Plant sap-feeding insects (Hemiptera) rely on bacterial symbionts for nutrition absent in their diets. These bacteria experience extreme genome reduction and require genetic resources from their hosts, particularly for basic cellular processes other than nutrition synthesis. The host-derived mechanisms that complete these processes have remained poorly understood. It is also unclear how hosts meet the distinct needs of multiple bacterial partners with differentially degraded genomes. To address these questions, we investigated the cell-specific gene-expression patterns in the symbiotic organs of the aster leafhopper (ALF), Macrosteles quadrilineatus (Cicadellidae). ALF harbors two intracellular symbionts that have two of the smallest known bacterial genomes: Nasuia (112 kb) and Sulcia (190 kb). Symbionts are segregated into distinct host cell types (bacteriocytes) and vary widely in their basic cellular capabilities. ALF differentially expresses thousands of genes between the bacteriocyte types to meet the functional needs of each symbiont, including the provisioning of metabolites and support of cellular processes. For example, the host highly expresses genes in the bacteriocytes that likely complement gene losses in nucleic acid synthesis, DNA repair mechanisms, transcription, and translation. Such genes are required to function in the bacterial cytosol. Many host genes comprising these support mechanisms are derived from the evolution of novel functional traits via horizontally transferred genes, reassigned mitochondrial support genes, and gene duplications with bacteriocyte-specific expression. Comparison across other hemipteran lineages reveals that hosts generally support the incomplete symbiont cellular processes, but the origins of these support mechanisms are generally specific to the host-symbiont system.

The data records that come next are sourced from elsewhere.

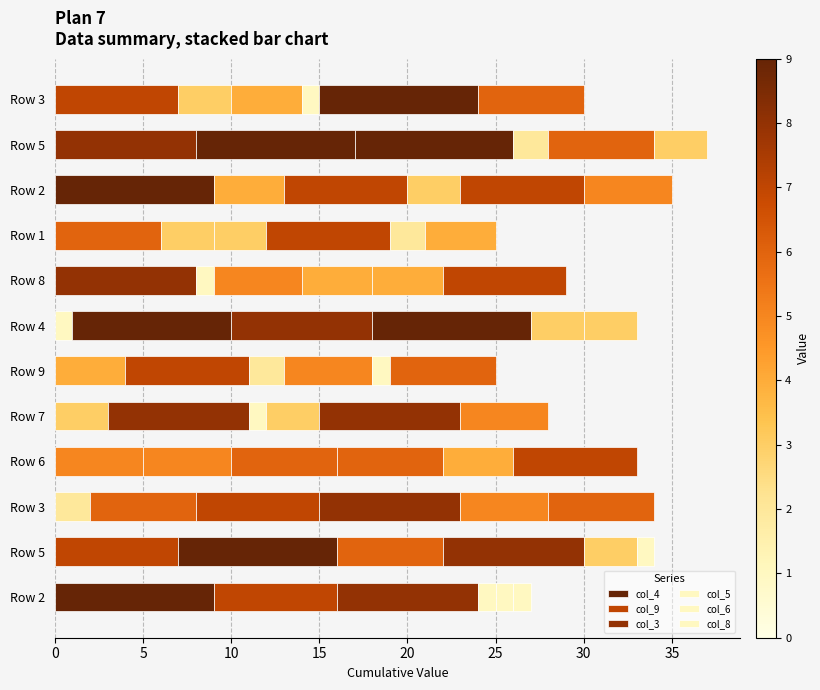

Count the number of data series in this chart.

6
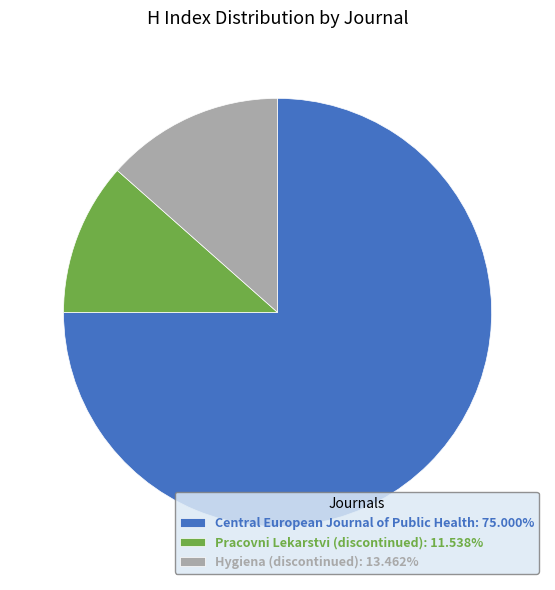

What is the majority slice?

Central European Journal of Public Health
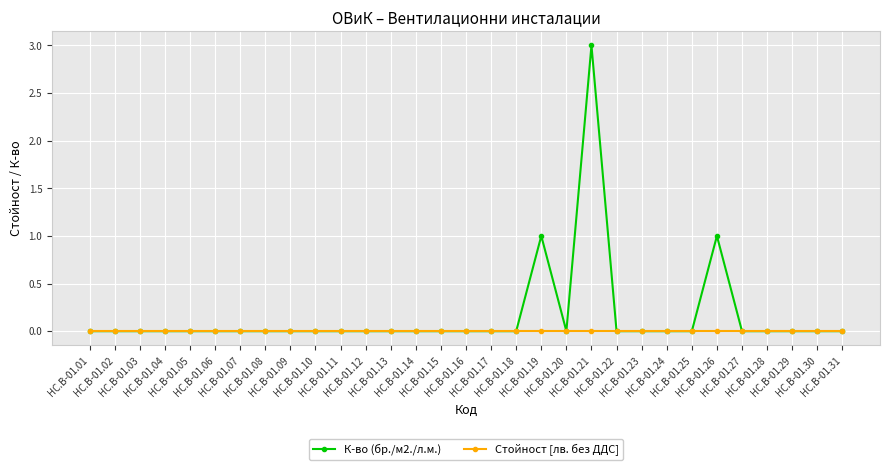

Rank the series by their maximum value, from lowest to highest.

Стойност [лв. без ДДС], К-во (бр./м2./л.м.)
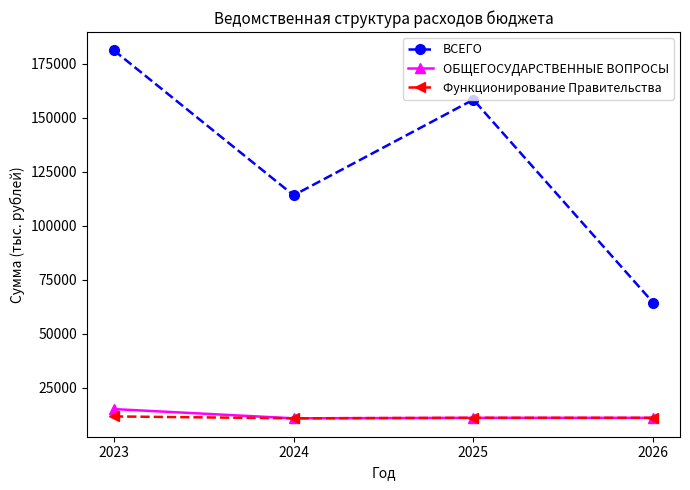

True or false: ОБЩЕГОСУДАРСТВЕННЫЕ ВОПРОСЫ and ВСЕГО cross at least once.

False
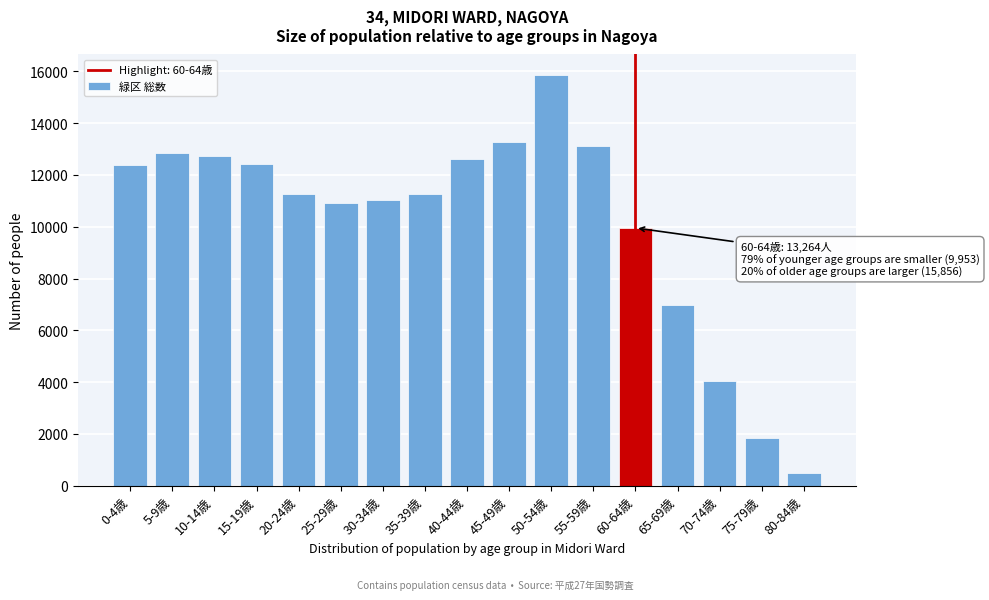

What is the approximate value at 10-14歳, to the nearest 10?

12730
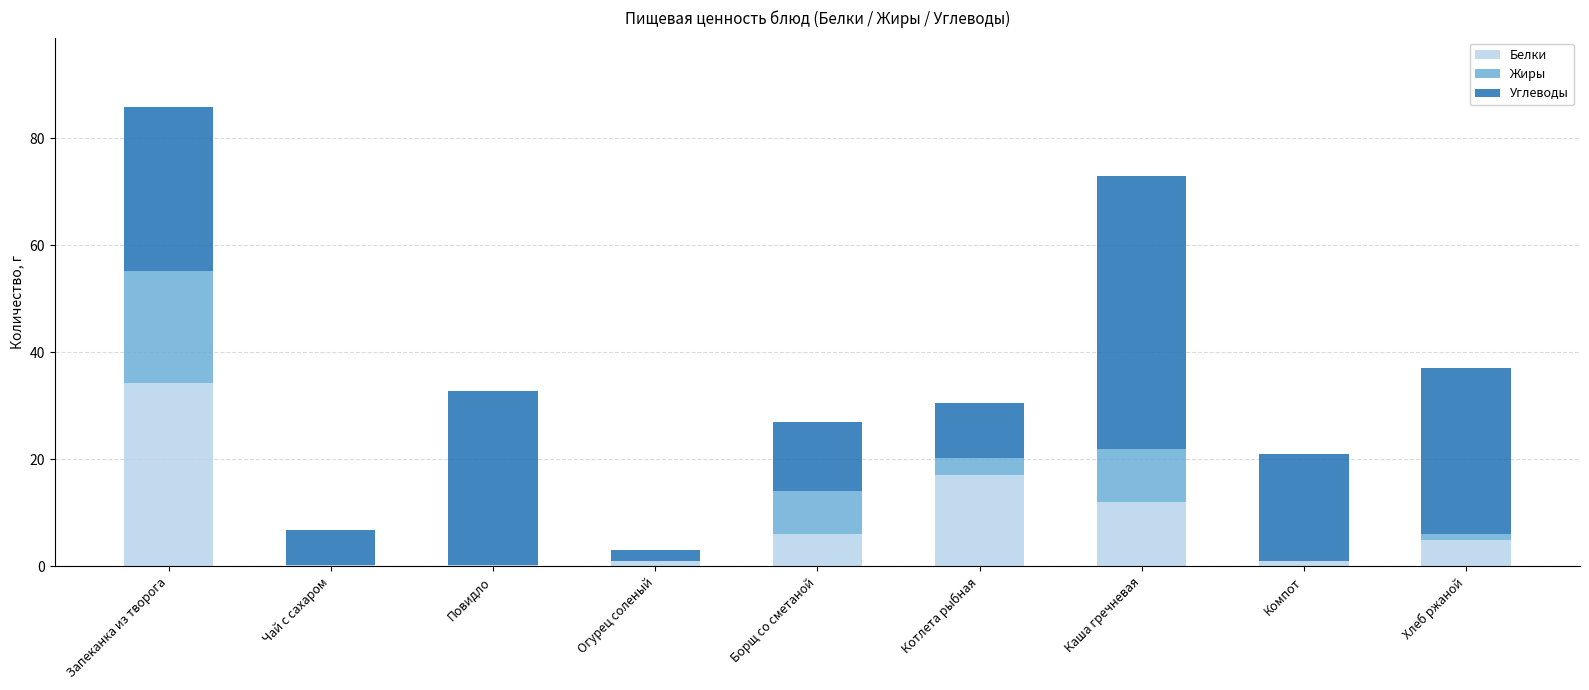

Are the bars grouped side by side (vs. stacked)?

No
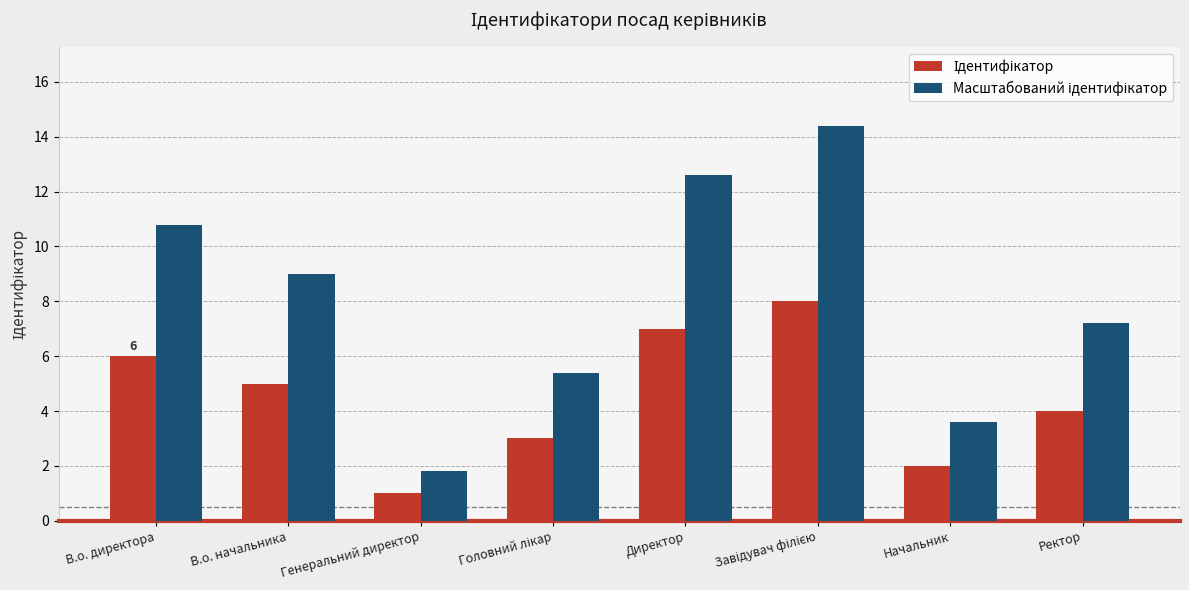

What is the total value across all series at В.о. директора?

16.8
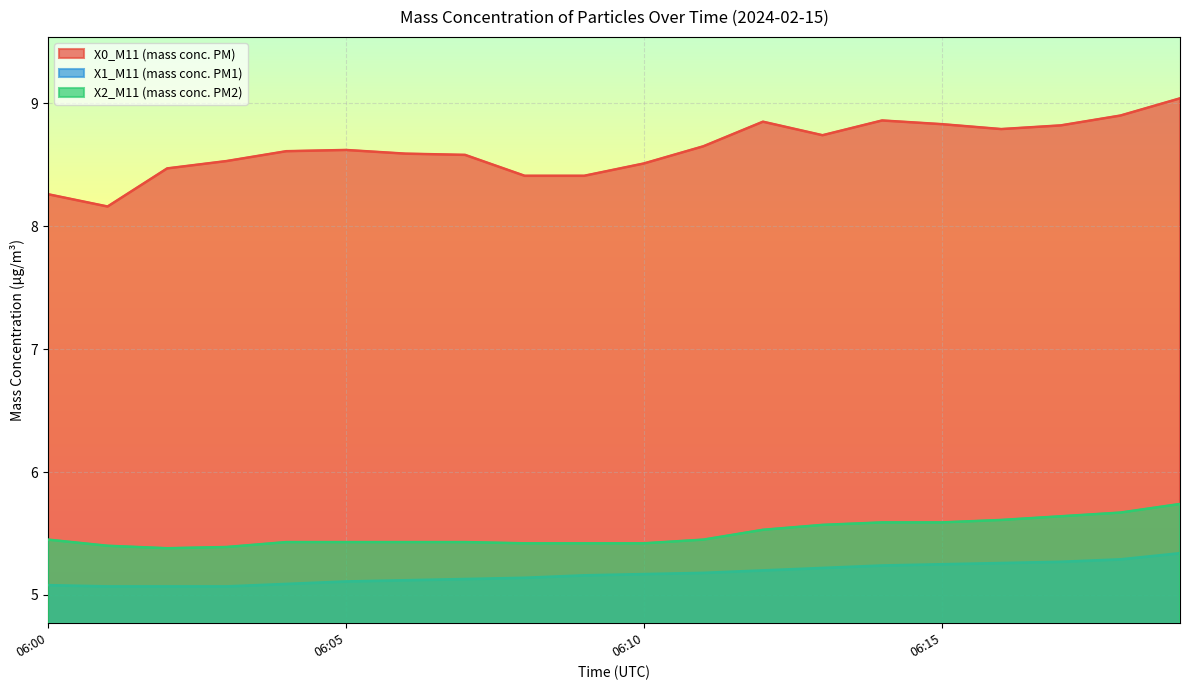

How many categories are shown in the chart?

20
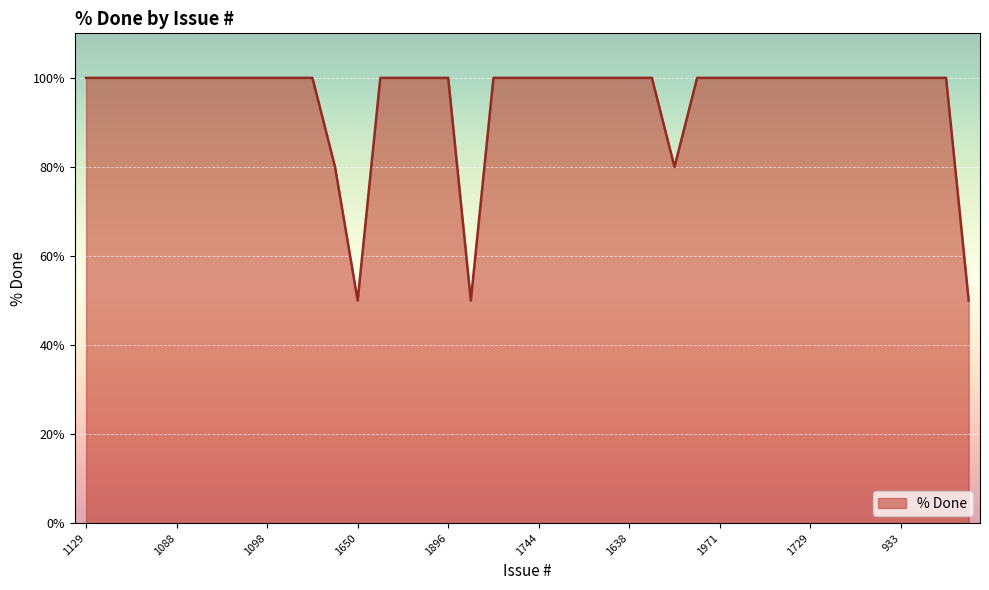

What is the smallest value displayed?

50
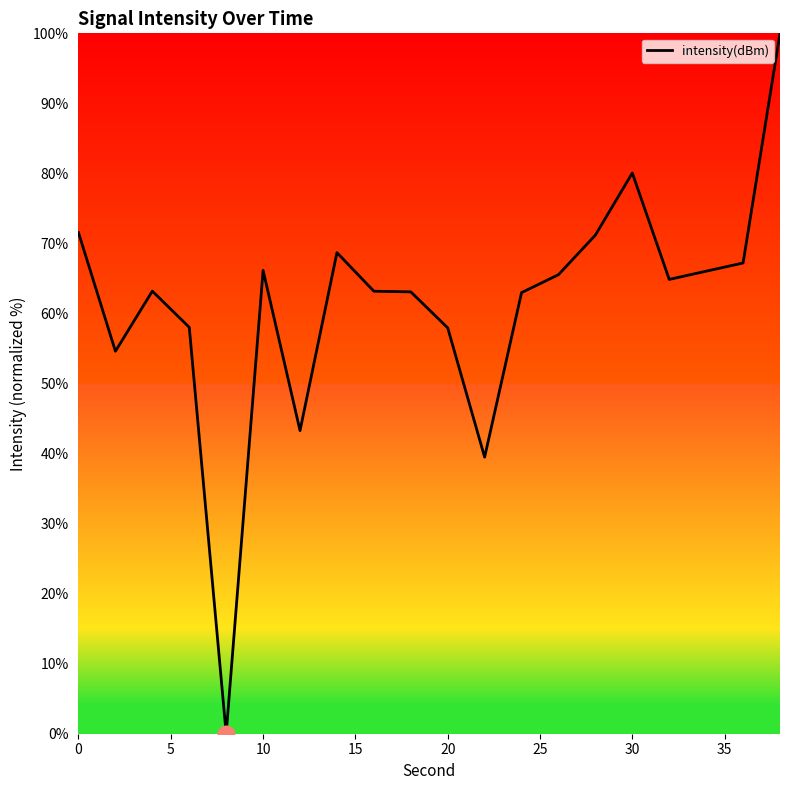

What is the greatest value displayed?

100.0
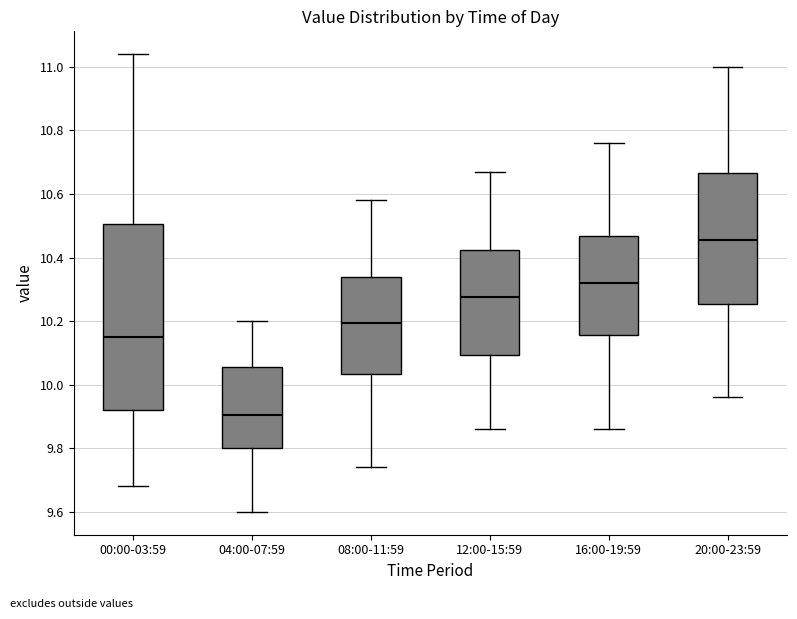

Reading left to right, transcribe this box plot: for each box, give where its median line is, the range the box spans, and where its two whiskers end, as read against the y-axis. The values are not printed on the chart, so give them approximately, as read against the axis.

00:00-03:59: median 10.16, box 9.92 to 10.50, whiskers 9.68 to 11.04
04:00-07:59: median 9.90, box 9.80 to 10.06, whiskers 9.60 to 10.20
08:00-11:59: median 10.20, box 10.04 to 10.34, whiskers 9.74 to 10.58
12:00-15:59: median 10.28, box 10.10 to 10.42, whiskers 9.86 to 10.68
16:00-19:59: median 10.32, box 10.16 to 10.46, whiskers 9.86 to 10.76
20:00-23:59: median 10.46, box 10.26 to 10.66, whiskers 9.96 to 11.00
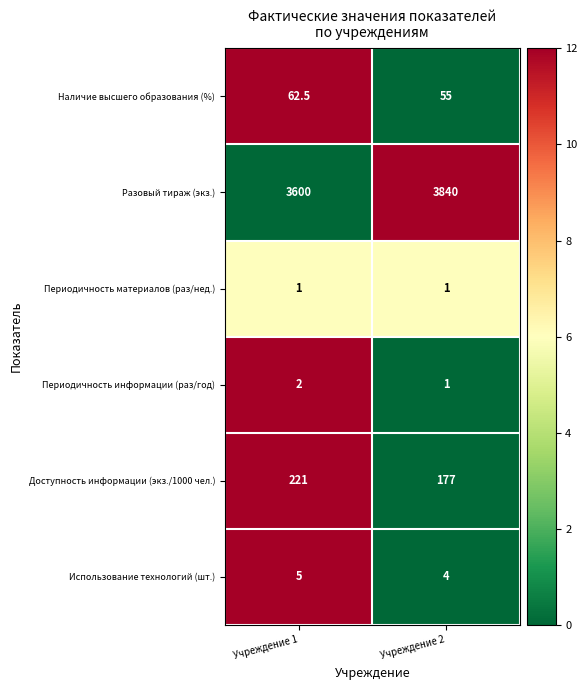

At which label is Использование технологий (шт.) closest to 4?

Учреждение 2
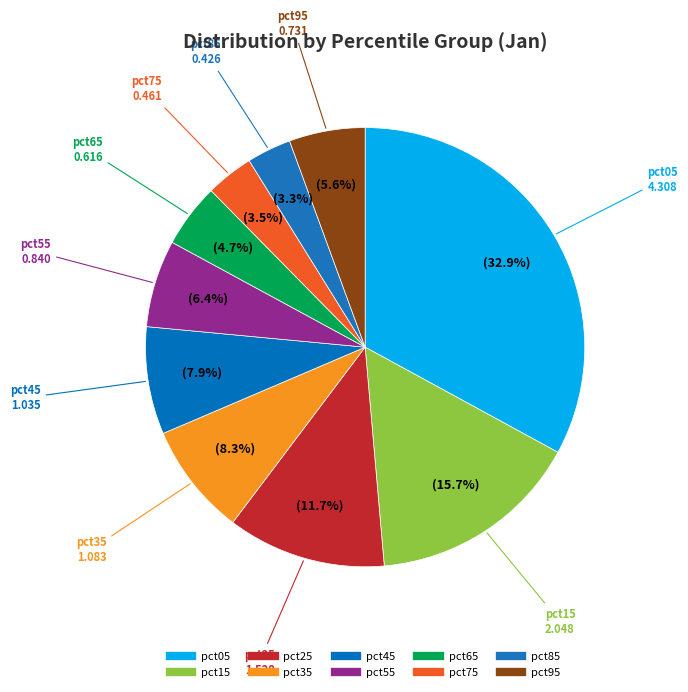

How many segments does this pie chart have?

10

Keywords: DNA replication and repair; eukaryotic genome evolution; nutritional symbiosis; transcription; translation.

Fig. 1.

Comparison of HTGs involved in nutrition synthesis, CIP, bacterial cell wall synthesis, population regulation, and plant or fungal cell wall degradation in the M. quadrilineatus leafhopper and 10 other hemipteran lineages (three mealybugs harboring all of the HTGs identified in mealybug species are included). Host and symbiont names are given on phylogenetic tips. Phylogenetic relationships between hosts are based on Cryan and Urban (111). HTGs represented by boxes are grouped by their functions. Shaded boxes are genes that are found in each host genome and unshaded ones are not present.

Fig. 2.

Host compensation of missing CIP genes in Sulcia and Nasuia. Symbiont genes are colored in gray. HTGs are shown in bold and labeled with an asterisk. More highly expressed host genes in bacteriocytes relative to body tissues are colored based on the log₂ FC ratio (see inset legend in Fig. 3). Genes grouped by dashed boxes are predicted to interact directly within the bacterial cytosol.

Fig. 3.

The inferred metabolism in Sulcia and Nasuia bacteriocytes. (A) Integrated nutrition pathways in Sulcia and Nasuia bacteriocytes. Relevant genes underlying precursor metabolites synthesized by the bacteria and host are shown. (B) The GS/GOGAT cycle for recycling NH₃. More highly expressed host genes in bacteriocytes relative to body tissues are colored based on the genome they occur in and the log₂ FC ratio. See inset legend for additional details and explanation of metabolite abbreviations. See text for full names of gene products. HTGs are shown in bold and labeled with an asterisk.